__Task prompt__. Transcribe, word for word, all of the entries below, and exclude any pictures from the copy.

__Version comparison data__.
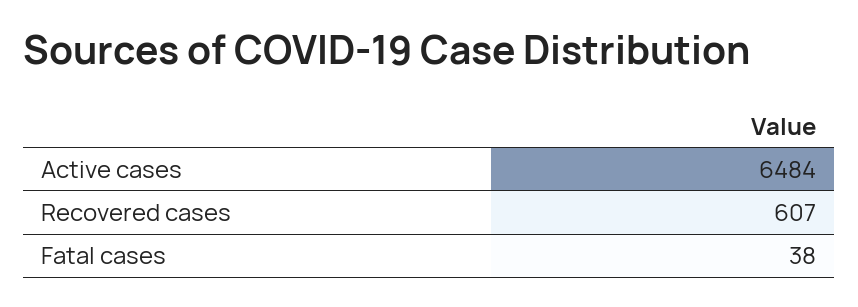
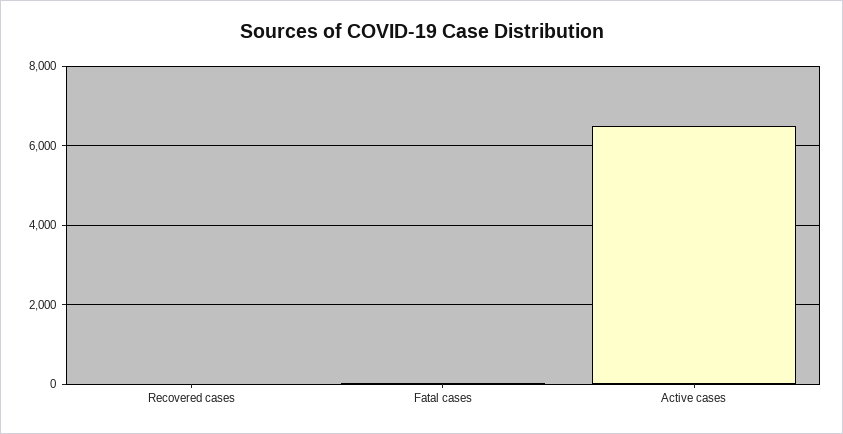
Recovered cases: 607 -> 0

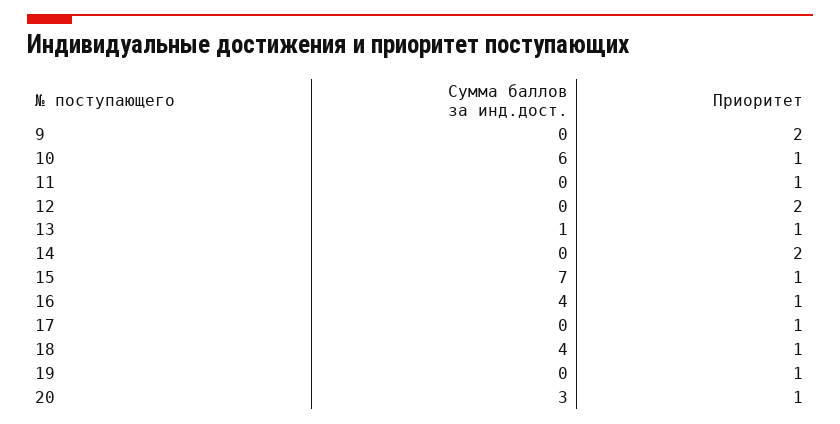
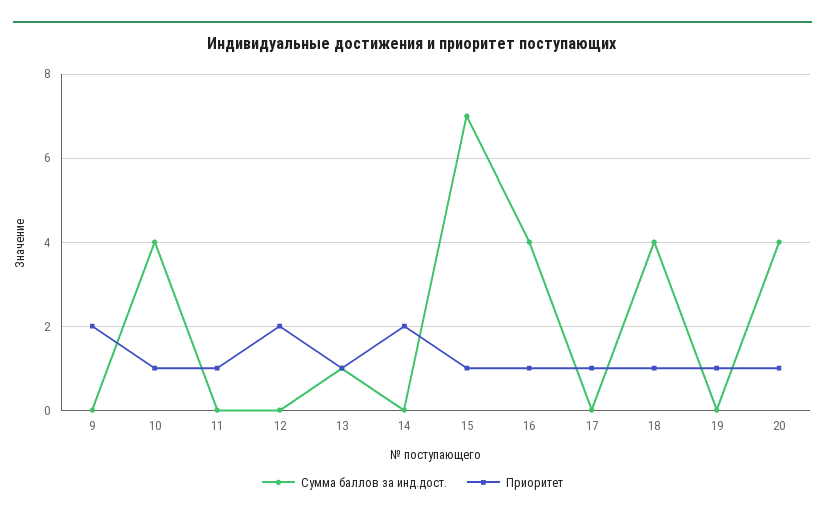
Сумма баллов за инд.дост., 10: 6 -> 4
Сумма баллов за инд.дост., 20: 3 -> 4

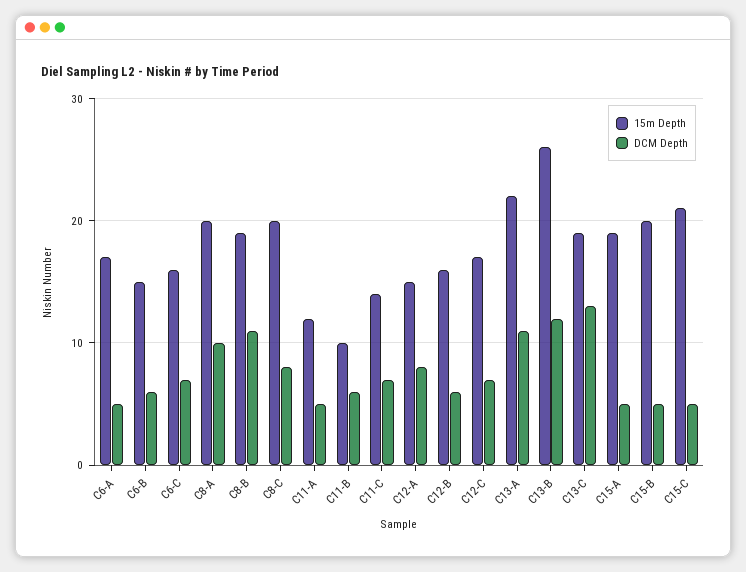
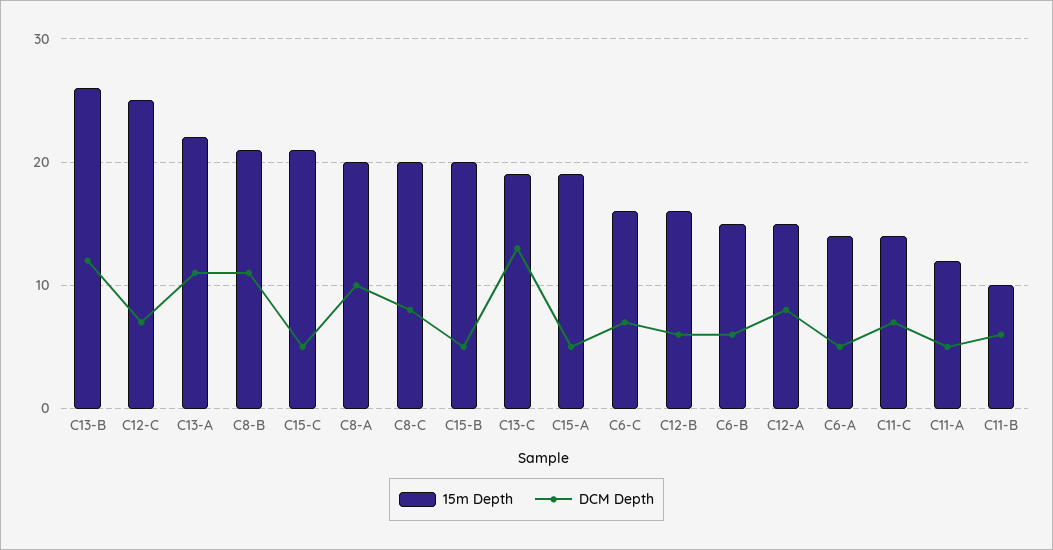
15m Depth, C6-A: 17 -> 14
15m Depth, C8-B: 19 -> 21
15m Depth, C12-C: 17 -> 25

__Response for this exercise__.
Recovered cases: 607 -> 0

Сумма баллов за инд.дост., 10: 6 -> 4
Сумма баллов за инд.дост., 20: 3 -> 4

15m Depth, C6-A: 17 -> 14
15m Depth, C8-B: 19 -> 21
15m Depth, C12-C: 17 -> 25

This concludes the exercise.